I have been working on a short story, although it’s been percolating on the back shelf for too long. I’ve also got the rudiments of another poem or two rattling around. All of which means zero if I write none of it down. There is nothing sadder than a writer who will not or cannot stay committed. This is my personal Sisyphean ball that never fails to roll backwards onto me, leaving me stuck to the outside as it rolls inexorably to the bottom of a canyon worthy of a Wily E. Coyote cartoon.
Not writing shares a lot in common with not exercising. Both are necessary, make me feel better after having done it, and hopefully make me slightly more attractive to the opposite sex. I approach the prospect of both like the recalcitrant mule of yore. Lots of baying, stamping of feet, biting of bits, and overall grumpiness. And also like the mule, I forget about what I was so against once I actually start doing it.
What is it that I’ve been daydreaming about these last few months? Let’s just say it involves a cast of characters so vile, so low, so unredeemable that almost no fate is too severe. There is a direct relationship to the quality of a story and the quality of the antagonist. My favorite villians are urbane, polite, complex, utterly vicious in the pursuit of their goal, and so vastly flawed that while I may share some sympathy, I applaud their eventual fate. I can also find satisfaction in antagonists that are not human. The grind of history. Nature’s cold impartiality. The unintended consequences of seemingly sound reason. Not all evil is human evil. Although to be fair, it does claim the lion share.
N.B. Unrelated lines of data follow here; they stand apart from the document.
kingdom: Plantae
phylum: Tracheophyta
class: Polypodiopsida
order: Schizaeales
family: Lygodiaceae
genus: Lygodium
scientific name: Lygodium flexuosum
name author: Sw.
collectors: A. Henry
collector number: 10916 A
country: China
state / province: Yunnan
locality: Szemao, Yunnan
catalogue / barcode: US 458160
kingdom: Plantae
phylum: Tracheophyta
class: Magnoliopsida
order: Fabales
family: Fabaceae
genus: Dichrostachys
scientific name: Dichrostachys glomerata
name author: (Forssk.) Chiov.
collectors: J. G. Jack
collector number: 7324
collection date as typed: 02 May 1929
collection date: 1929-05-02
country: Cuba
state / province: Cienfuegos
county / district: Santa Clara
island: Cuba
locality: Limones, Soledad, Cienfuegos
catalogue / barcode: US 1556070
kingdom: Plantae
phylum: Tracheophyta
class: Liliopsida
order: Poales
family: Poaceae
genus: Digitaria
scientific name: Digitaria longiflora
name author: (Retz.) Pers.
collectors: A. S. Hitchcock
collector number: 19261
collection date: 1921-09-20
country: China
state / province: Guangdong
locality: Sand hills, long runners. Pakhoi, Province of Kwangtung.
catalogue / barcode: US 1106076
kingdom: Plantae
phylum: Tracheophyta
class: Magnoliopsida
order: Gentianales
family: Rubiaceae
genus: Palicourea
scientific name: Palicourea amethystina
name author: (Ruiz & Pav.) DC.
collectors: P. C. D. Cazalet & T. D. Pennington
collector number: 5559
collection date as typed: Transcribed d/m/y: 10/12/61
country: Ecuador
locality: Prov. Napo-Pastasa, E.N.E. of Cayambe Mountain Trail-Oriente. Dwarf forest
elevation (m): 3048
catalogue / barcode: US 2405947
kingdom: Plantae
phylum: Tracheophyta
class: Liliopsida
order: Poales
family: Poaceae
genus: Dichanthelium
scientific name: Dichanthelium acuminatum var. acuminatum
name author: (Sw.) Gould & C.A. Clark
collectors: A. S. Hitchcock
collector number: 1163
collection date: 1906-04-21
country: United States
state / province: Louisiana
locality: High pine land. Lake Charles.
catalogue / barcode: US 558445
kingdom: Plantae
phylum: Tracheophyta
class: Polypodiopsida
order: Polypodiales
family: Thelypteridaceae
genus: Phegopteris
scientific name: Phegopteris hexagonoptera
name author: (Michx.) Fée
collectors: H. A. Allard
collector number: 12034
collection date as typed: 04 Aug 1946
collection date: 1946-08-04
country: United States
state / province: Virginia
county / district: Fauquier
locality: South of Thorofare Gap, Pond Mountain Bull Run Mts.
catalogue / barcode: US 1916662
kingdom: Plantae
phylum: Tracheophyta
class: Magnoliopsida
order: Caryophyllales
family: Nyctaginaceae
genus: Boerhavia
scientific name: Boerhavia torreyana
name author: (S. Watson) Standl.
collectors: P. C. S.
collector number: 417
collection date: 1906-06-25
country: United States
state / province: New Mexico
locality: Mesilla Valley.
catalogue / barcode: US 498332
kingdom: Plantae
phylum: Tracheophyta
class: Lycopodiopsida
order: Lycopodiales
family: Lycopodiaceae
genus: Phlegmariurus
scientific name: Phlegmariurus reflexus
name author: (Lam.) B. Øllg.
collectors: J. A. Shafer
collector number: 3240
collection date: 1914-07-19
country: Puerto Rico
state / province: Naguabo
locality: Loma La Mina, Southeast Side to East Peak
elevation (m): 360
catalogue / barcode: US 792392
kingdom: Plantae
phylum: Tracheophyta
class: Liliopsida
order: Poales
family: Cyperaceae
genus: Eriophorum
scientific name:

If you recall, those who suffer from a Mitty Complex, either of the itty bitty or Walter whale size, base their fantasies off of real life events. Have you been paying attention to real life events lately? If so, I suspect I’m not the only one engaging in acrobatic flights of fancy.
I just hope the orange jumpsuit matches his complexion in the same hue I see it in one of my favorite inner movies.